> DOCUMENT SEGMENT:
An educational institution has asked you to teach a 10-week course (10x1hr) in resonance and articulation to a group of 16-22 acting students who have a good understanding of alignment and breathing. Provide the rationale (what and why) and an overview (how) of the course (3,500 words).
Resonance and articulation are produced at the last stages of vocal progression. The vibrations are produced by true vocal folds and are generated by resonating spaces within the throat, mouth and the nose. As a result, initial sound is reformed into vowels and consonants of language. The concept is similar to how string instruments such as violin and cello induce sound where the initial sound is amplified into various pitch and tone. The final music assembled from the instruments depends on the surface area of the instrument and the skills of the player.
Just like in music, actors require strong articulation skills where their performances are dependent on the ability to 1) deliver the true and deep meaning of texts, 2) apply additional qualities such as emotion and feelings that ‘re-shape' the communication between the audience and the actors (Shewell 2010:203).
This essay will cover fundamental aspects of vocal resonance and articulation such as anatomy physiology and will critically discuss resonance and articulation. Additionally one possible approach will be suggested that may contribute to an effective strategy for training acting students.
The literal meaning of resonance is ‘re-sound' and the resonance of human voice can be anatomically explained. Initial sound waves from true vocal folds pass through spaces of vocal tract and vibrations results from air molecules trapped within these spaces. Vibration can be categorized into sympathetic and harmonic vibrations. As a result, the initial sound is louder and presented with various textures (Houseman 2002: 162). The vocal tract operates as an acoustic resonator, an air filled cavity, where vibrations that travel through are either maximised or dampened. The vibrations are comprised of natural and multiple resonating frequencies, which occur when the vocal folds open and close per second, and form harmonics. Vowel sounds, also known, as formants are directly dependent on vocal organs of vocal tract. Usually lower frequencies are generated by larger spaces and higher frequencies by smaller spaces in the vocal tract. The resonance in this form is called ‘primary resonance', which is air-conducted (Lawrence 2007:106) (The diagram of Source Filter Theory can be found in Appendix 1- A, B). Vibrations occur in other parts of the body and are referred as ‘secondary resonance' or ‘indirect resonance'. Anatomically, the sound is conducted through bones, including teeth, hard plate, nasal bone, cheekbones, sinuses, forehead, and cranium and secondarily in the spinal vertebrae and the rib cage (Lessac 1997:16-17). Christina describes the process, what actually happens in our body:
If you intone a long aah as fully and loudly possible, you may feel as if you have a good strong head resonance, and that you voice is echoing in your nasal and frontal sinus spaces. But what is actually happening is that the bony structures of your hard palate, teeth and cheekbones are picking up the vibrations, and you feel them in the front of your skull. As your soft palate is probably up against the back wall of your pharynx, there is no column of sounded air vibrating in your nose, as your nose and upper head are closed off from the voice vibrations. (Shewell 2010:176-7)

> PROVIDED MATERIAL:
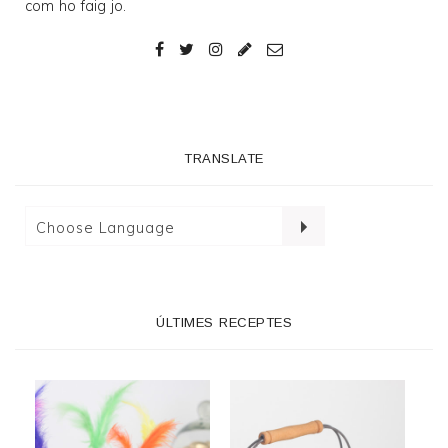
com ho faig jo.
TRANSLATE
ÚLTIMES RECEPTES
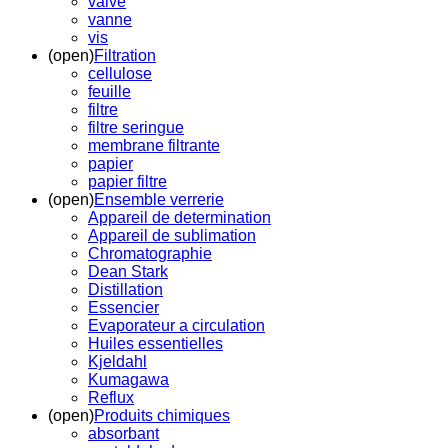
valve
vanne
vis
(open)
Filtration
cellulose
feuille
filtre
filtre seringue
membrane filtrante
papier
papier filtre
(open)
Ensemble verrerie
Appareil de determination
Appareil de sublimation
Chromatographie
Dean Stark
Distillation
Essencier
Evaporateur a circulation
Huiles essentielles
Kjeldahl
Kumagawa
Reflux
(open)
Produits chimiques
absorbant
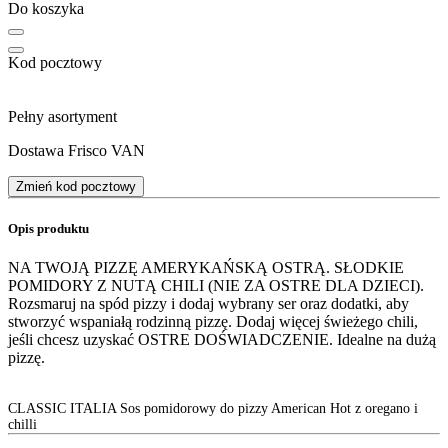
Do koszyka
Kod pocztowy
Pełny asortyment
Dostawa Frisco VAN
Zmień kod pocztowy
Opis produktu
NA TWOJĄ PIZZĘ AMERYKAŃSKĄ OSTRĄ. SŁODKIE
POMIDORY Z NUTĄ CHILI (NIE ZA OSTRE DLA DZIECI).
Rozsmaruj na spód pizzy i dodaj wybrany ser oraz dodatki, aby
stworzyć wspaniałą rodzinną pizzę. Dodaj więcej świeżego chili,
jeśli chcesz uzyskać OSTRE DOŚWIADCZENIE. Idealne na dużą
pizzę.
CLASSIC ITALIA Sos pomidorowy do pizzy American Hot z oregano i
chilli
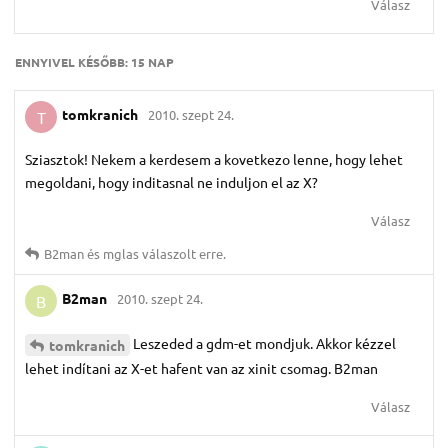
Válasz
ENNYIVEL KÉSŐBB:
15 NAP
tomkranich
2010. szept 24.
T
Sziasztok! Nekem a kerdesem a kovetkezo lenne, hogy lehet
megoldani, hogy inditasnal ne induljon el az X?
Válasz
B2man
és
mglas
válaszolt erre.
B2man
2010. szept 24.
B
Leszeded a gdm-et mondjuk. Akkor kézzel
tomkranich
lehet indítani az X-et hafent van az xinit csomag. B2man
Válasz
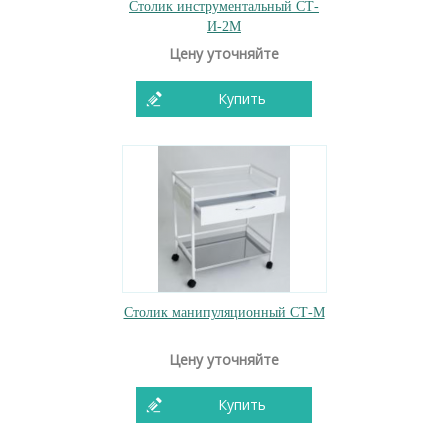
Столик инструментальный СТ-
И-2М
Цену уточняйте
Купить
Столик манипуляционный СТ-М
Цену уточняйте
Купить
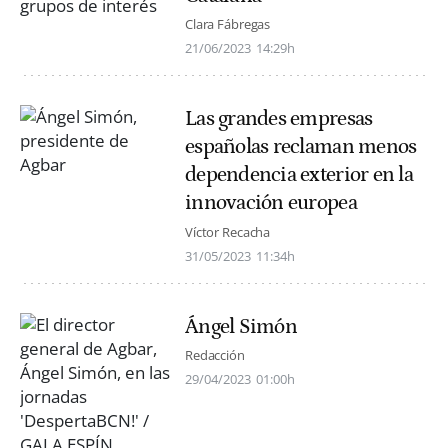
Clara Fábregas
21/06/2023
14:29h
Las grandes empresas
españolas reclaman menos
dependencia exterior en la
innovación europea
Víctor Recacha
31/05/2023
11:34h
Ángel Simón
Redacción
29/04/2023
01:00h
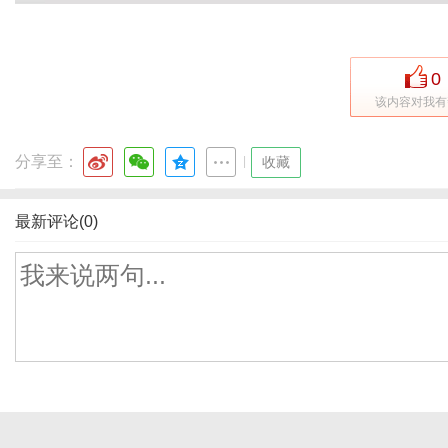
0
该内容对我有
分享至：
|
收藏
最新评论(0)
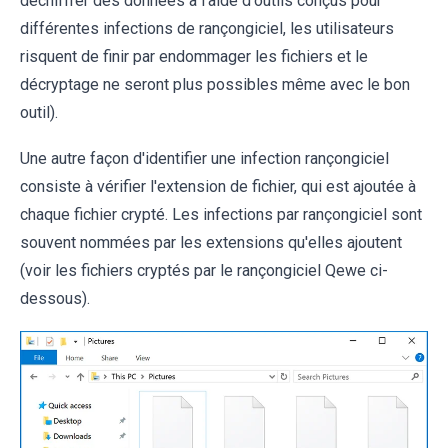
déchiffrer des données à l'aide d'outils conçus pour
différentes infections de rançongiciel, les utilisateurs
risquent de finir par endommager les fichiers et le
décryptage ne seront plus possibles même avec le bon
outil).
Une autre façon d'identifier une infection rançongiciel
consiste à vérifier l'extension de fichier, qui est ajoutée à
chaque fichier crypté. Les infections par rançongiciel sont
souvent nommées par les extensions qu'elles ajoutent
(voir les fichiers cryptés par le rançongiciel Qewe ci-
dessous).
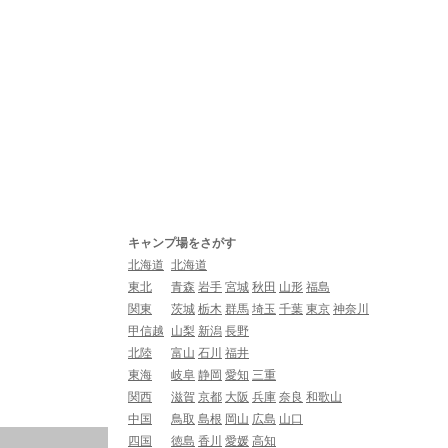
キャンプ場をさがす
北海道
北海道
東北
青森
岩手
宮城
秋田
山形
福島
関東
茨城
栃木
群馬
埼玉
千葉
東京
神奈川
甲信越
山梨
新潟
長野
北陸
富山
石川
福井
東海
岐阜
静岡
愛知
三重
関西
滋賀
京都
大阪
兵庫
奈良
和歌山
中国
鳥取
島根
岡山
広島
山口
四国
徳島
香川
愛媛
高知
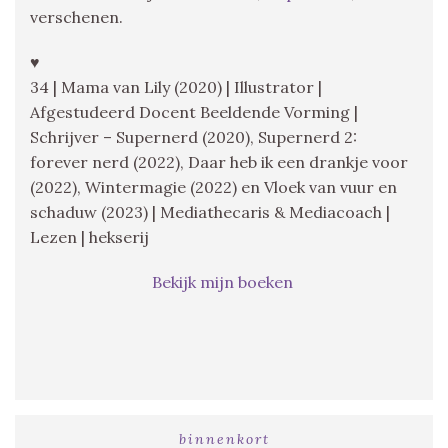
verschenen.
♥
34 | Mama van Lily (2020) | Illustrator |
Afgestudeerd Docent Beeldende Vorming |
Schrijver – Supernerd (2020), Supernerd 2:
forever nerd (2022), Daar heb ik een drankje voor
(2022), Wintermagie (2022) en Vloek van vuur en
schaduw (2023) | Mediathecaris & Mediacoach |
Lezen | hekserij
Bekijk mijn boeken
binnenkort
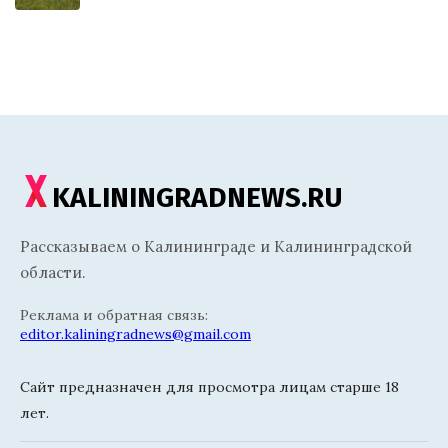
KALININGRADNEWS.RU
Рассказываем о Калининграде и Калининградской
области.
Реклама и обратная связь:
editor.kaliningradnews@gmail.com
Сайт предназначен для просмотра лицам старше 18
лет.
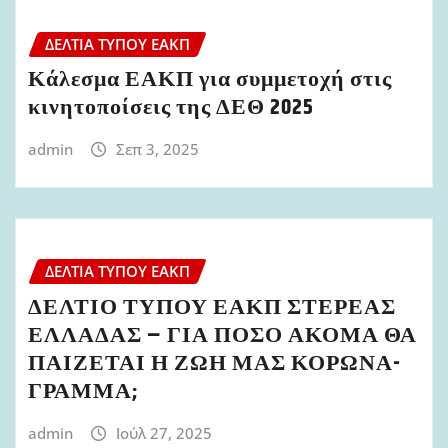
ΔΕΛΤΊΑ ΤΎΠΟΥ ΕΑΚΠ
Κάλεσμα ΕΑΚΠ για συμμετοχή στις
κινητοποίσεις της ΔΕΘ 2025
admin
Σεπ 3, 2025
ΔΕΛΤΊΑ ΤΎΠΟΥ ΕΑΚΠ
ΔΕΛΤΙΟ ΤΥΠΟΥ ΕΑΚΠ ΣΤΕΡΕΑΣ
ΕΛΛΑΔΑΣ – ΓΙΑ ΠΟΣΟ ΑΚΟΜΑ ΘΑ
ΠΑΙΖΕΤΑΙ Η ΖΩΗ ΜΑΣ ΚΟΡΩΝΑ-
ΓΡΑΜΜΑ;
admin
Ιούλ 27, 2025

> WORK TO COMPLETE:
A – Rewrite the paragraph that begins "Resonance and articulation are produced at the last stages" from the essay on vocal resonance more briefly, keeping its main facts.
B – According to the essay on vocal resonance, what is the literal meaning of resonance?

> ANSWERS BY ITEM NUMBER:
A – Resonance and articulation come at the final stages of vocal progression. Vibrations from the true vocal folds are generated by resonating spaces in the throat, mouth and nose, turning the initial sound into the vowels and consonants of language. String instruments such as the violin and cello work in a similar way: they amplify an initial sound into various pitches and tones, and the final music depends on the instrument's surface area and the player's skill.

B – Its literal meaning is "re-sound."